Will the banks really change?

The Hayne Royal Commission Report recommends, among other things, that regulators, banks, superannuation and financial services entities make organisational changes to reduce the risks of misconduct and unethical behaviour. Specific recommendations include ‘building cultures that reduce the risk of misconduct’ and changes to remuneration practices to focus more on behaviours and not just results.

It is critical that financial services organisations understand the nature of unethical behaviour and misconduct, and the key drivers of such behaviour.

A failure to do this will result in wasted time and resources on interventions and ‘best practices’ that are ineffectual and, ultimately, change nothing.  

There are so many factors and complex socio-psychological processes that can drive unethical behaviour and cause people to morally disengage in decision-making. How do we know which ones matter the most?

It pays to look at the organisational science to answer this question, and this is all part of taking an evidence-based approach. Along with international collaborators from the Center for Evidence-Based Management and the Chartered Institute of Personnel and Development, both world authorities in their fields, I have systematically synthesised more than 600 studies on unethical behaviour in the workplace to identify the factors that have the greatest effects.

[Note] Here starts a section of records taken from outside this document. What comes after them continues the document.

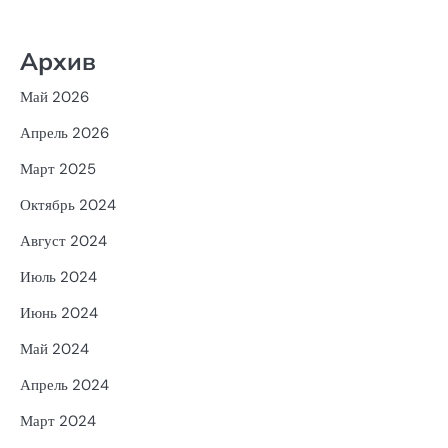
Архив
Май 2026
Апрель 2026
Март 2025
Октябрь 2024
Август 2024
Июль 2024
Июнь 2024
Май 2024
Апрель 2024
Март 2024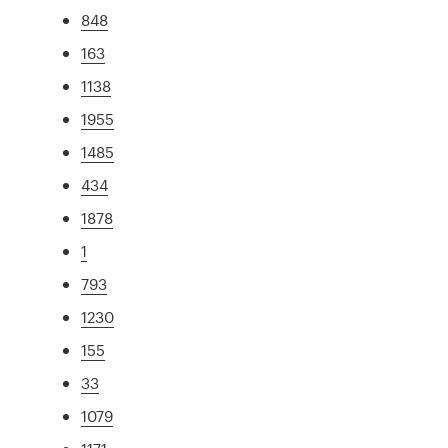
848
163
1138
1955
1485
434
1878
1
793
1230
155
33
1079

Many financial services organisations manage unethical behaviours by reference to a ‘risk culture’. The problem with a ‘risk culture’ framework is there is no consistent definition of what it is.

I could not find any consistent and strong scientific evidence supporting the premise that having the right ‘risk culture’ reduces risk of misconduct and unethical behaviour. Yet, many banks continue to invest money in frameworks, measures and tools to manage ‘risk culture’.Based on the best available evidence, I urge banks to rethink this approach and ask whether there is trustworthy science behind what they are doing.